Given data:

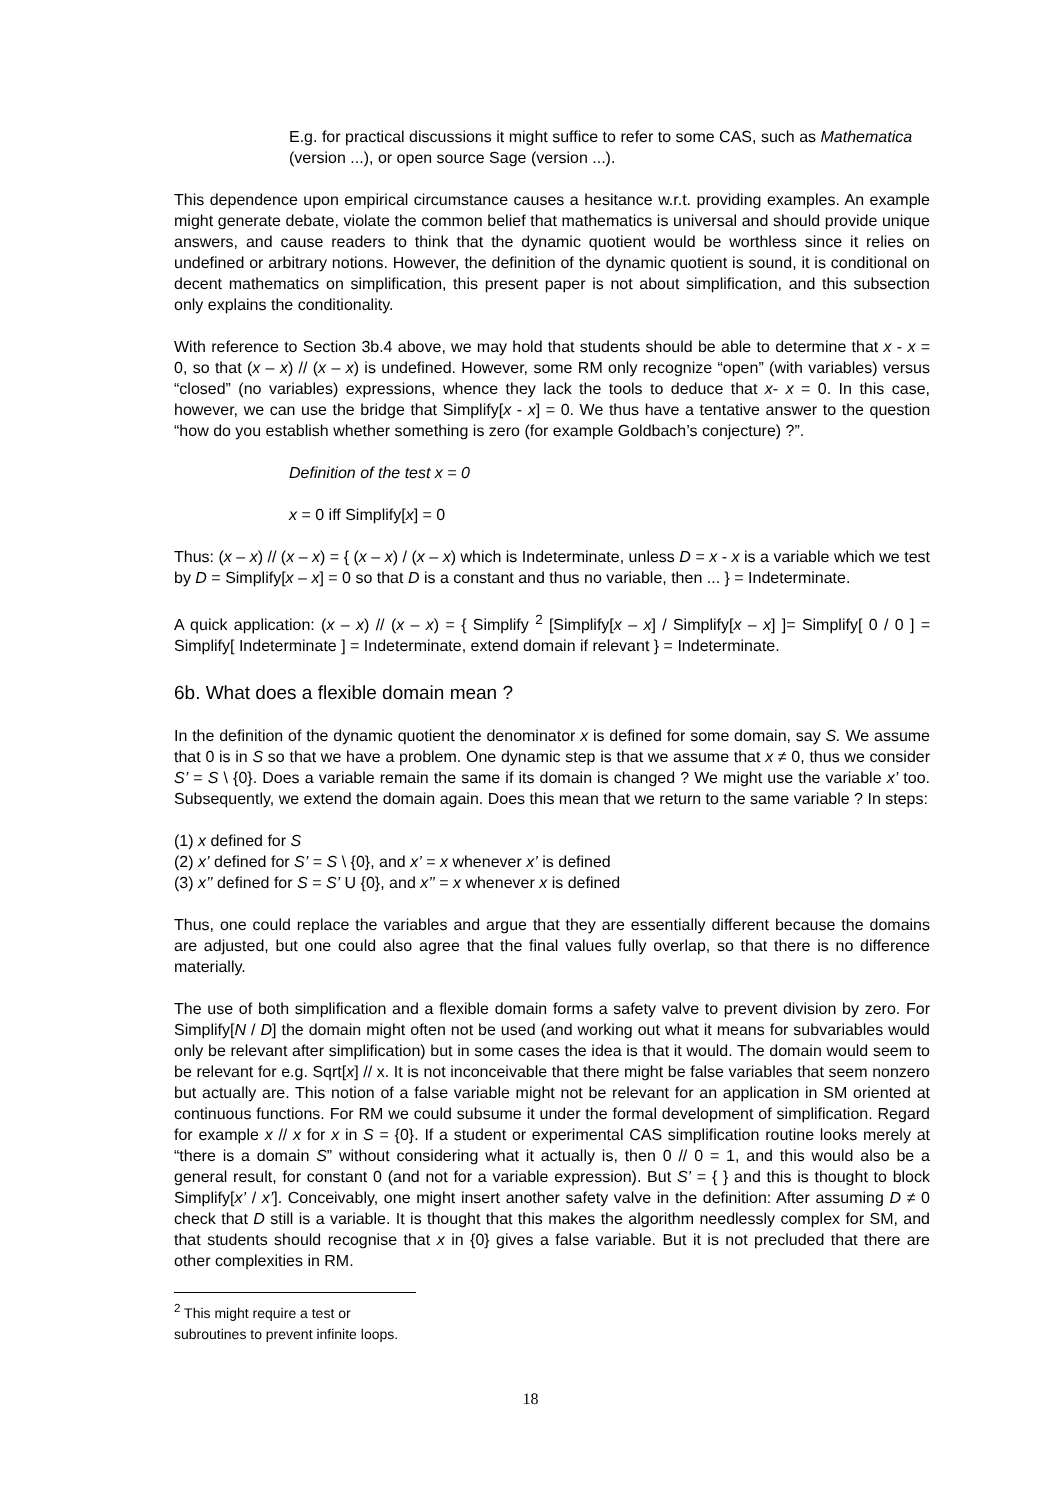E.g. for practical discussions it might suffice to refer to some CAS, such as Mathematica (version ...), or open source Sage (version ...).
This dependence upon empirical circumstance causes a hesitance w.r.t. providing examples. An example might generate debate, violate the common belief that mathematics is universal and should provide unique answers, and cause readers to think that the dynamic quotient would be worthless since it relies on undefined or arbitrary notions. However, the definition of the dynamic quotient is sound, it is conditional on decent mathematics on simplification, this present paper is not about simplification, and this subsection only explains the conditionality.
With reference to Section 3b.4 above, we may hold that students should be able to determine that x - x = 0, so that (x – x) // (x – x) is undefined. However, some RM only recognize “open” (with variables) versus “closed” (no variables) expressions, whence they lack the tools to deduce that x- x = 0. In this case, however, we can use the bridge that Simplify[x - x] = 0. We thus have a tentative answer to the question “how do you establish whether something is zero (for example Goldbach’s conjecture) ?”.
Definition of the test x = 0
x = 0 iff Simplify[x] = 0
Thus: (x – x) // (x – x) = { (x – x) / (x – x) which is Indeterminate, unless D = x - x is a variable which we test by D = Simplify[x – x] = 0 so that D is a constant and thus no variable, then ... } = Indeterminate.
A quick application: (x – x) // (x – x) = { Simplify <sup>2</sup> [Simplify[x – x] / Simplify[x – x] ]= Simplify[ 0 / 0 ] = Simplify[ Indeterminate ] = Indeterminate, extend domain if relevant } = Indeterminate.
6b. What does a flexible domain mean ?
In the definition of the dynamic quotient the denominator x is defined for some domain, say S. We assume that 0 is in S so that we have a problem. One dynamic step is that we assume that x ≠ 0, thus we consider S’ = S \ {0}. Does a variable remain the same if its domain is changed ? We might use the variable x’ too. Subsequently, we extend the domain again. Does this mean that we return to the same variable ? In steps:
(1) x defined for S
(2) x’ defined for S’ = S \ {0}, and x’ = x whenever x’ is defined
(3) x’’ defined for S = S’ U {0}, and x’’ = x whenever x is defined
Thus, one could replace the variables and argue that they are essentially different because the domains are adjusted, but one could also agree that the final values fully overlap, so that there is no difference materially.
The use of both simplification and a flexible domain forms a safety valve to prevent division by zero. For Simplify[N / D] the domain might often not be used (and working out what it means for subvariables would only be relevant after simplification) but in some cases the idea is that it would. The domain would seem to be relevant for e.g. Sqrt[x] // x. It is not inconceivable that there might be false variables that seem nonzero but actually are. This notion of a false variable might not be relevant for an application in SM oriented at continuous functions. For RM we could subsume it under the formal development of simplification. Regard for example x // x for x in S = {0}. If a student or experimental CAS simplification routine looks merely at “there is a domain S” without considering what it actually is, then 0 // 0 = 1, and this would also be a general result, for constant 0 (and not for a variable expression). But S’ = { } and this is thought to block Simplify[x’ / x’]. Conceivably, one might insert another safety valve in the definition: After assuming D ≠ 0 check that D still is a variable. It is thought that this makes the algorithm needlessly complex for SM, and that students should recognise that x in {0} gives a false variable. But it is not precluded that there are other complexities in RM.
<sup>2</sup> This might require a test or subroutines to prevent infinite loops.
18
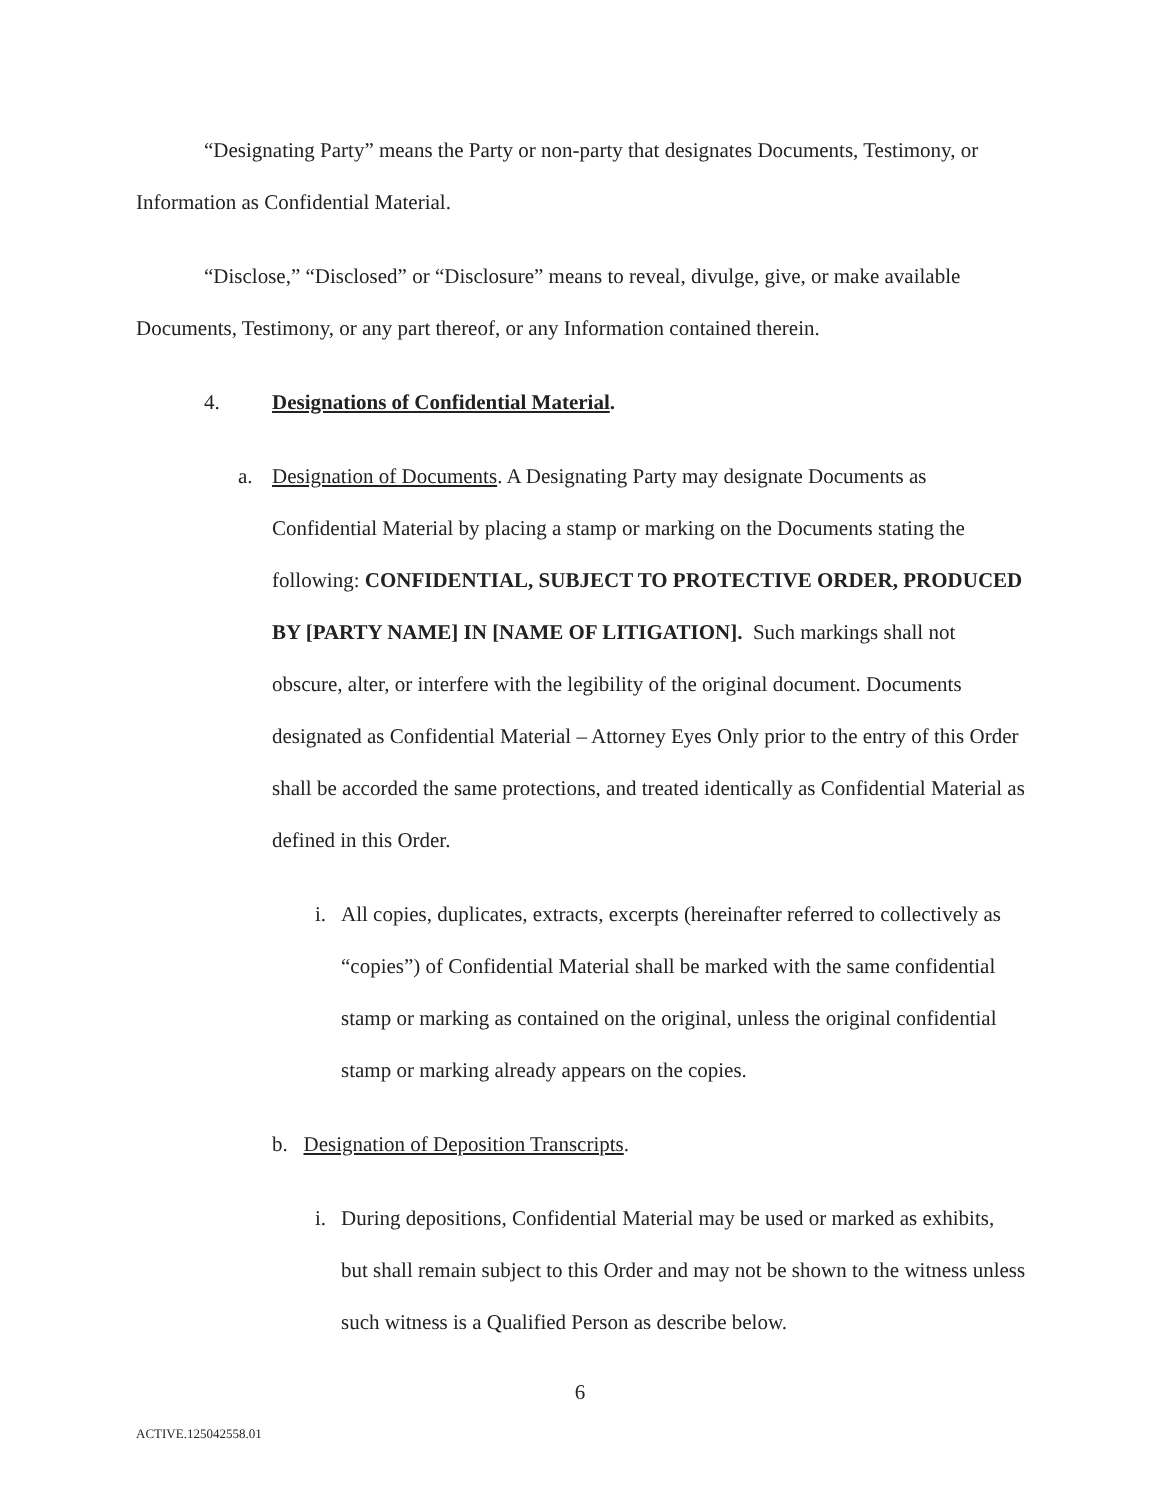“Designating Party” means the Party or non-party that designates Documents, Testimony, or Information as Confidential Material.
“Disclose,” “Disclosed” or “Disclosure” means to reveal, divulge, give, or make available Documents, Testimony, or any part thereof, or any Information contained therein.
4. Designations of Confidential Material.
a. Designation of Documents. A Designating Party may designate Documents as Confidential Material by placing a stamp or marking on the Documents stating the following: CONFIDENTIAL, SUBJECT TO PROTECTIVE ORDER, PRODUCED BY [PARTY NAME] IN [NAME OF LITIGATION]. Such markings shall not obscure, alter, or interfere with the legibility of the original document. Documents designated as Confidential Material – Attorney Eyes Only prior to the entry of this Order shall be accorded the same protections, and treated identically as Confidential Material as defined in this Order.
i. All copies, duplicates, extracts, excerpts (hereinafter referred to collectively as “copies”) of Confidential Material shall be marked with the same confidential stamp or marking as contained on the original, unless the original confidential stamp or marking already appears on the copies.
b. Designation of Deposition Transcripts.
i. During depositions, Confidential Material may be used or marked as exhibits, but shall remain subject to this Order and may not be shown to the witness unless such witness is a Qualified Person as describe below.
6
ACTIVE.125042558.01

Your task:
Set the pictures aside and transcribe exactly the stretch of lines above, beginning with the one holding "<sup>2</sup> This might" and ending with the one holding "a. Designation of".

Output of the task:
<sup>2</sup> This might require a test or subroutines to prevent infinite loops.
18
“Designating Party” means the Party or non-party that designates Documents, Testimony, or Information as Confidential Material.
“Disclose,” “Disclosed” or “Disclosure” means to reveal, divulge, give, or make available Documents, Testimony, or any part thereof, or any Information contained therein.
4. Designations of Confidential Material.
a. Designation of Documents. A Designating Party may designate Documents as Confidential Material by placing a stamp or marking on the Documents stating the following: CONFIDENTIAL, SUBJECT TO PROTECTIVE ORDER, PRODUCED BY [PARTY NAME] IN [NAME OF LITIGATION]. Such markings shall not obscure, alter, or interfere with the legibility of the original document. Documents designated as Confidential Material – Attorney Eyes Only prior to the entry of this Order shall be accorded the same protections, and treated identically as Confidential Material as defined in this Order.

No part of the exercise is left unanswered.